→ **Exercise objective**: Please report every line of the listing below that has the word "хлеб" in it.

▬▬▬▬▬▬

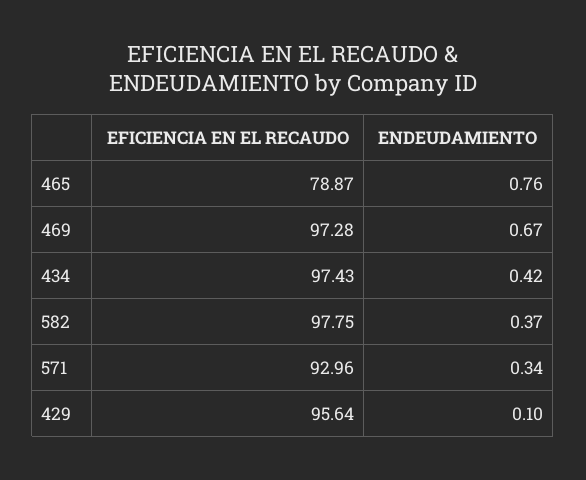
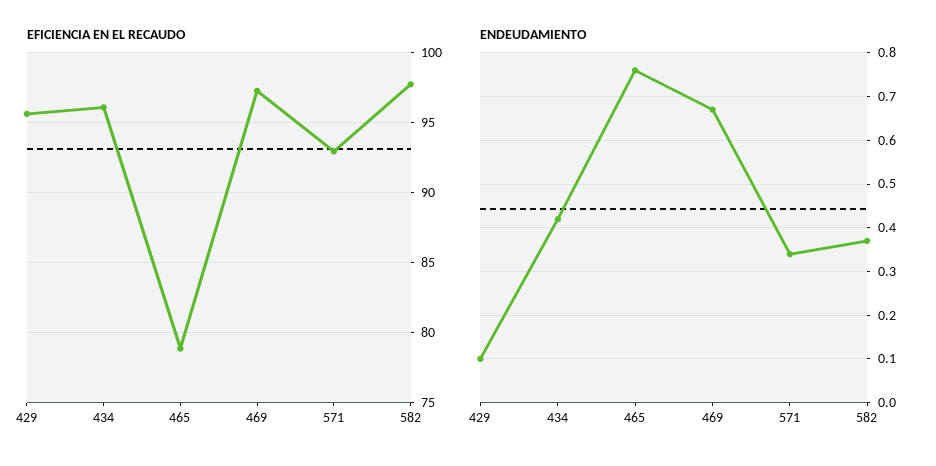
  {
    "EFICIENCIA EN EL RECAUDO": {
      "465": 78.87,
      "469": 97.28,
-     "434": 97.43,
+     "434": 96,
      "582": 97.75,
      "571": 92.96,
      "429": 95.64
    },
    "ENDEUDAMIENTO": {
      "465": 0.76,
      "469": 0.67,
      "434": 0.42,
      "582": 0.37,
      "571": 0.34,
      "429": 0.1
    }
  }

▬▬▬▬▬▬

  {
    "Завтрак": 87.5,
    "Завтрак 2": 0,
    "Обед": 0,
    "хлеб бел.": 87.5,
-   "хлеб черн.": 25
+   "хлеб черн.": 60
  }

▬▬▬▬▬▬

→ **Answer space**:
    "хлеб бел.": 87.5,
-   "хлеб черн.": 25
+   "хлеб черн.": 60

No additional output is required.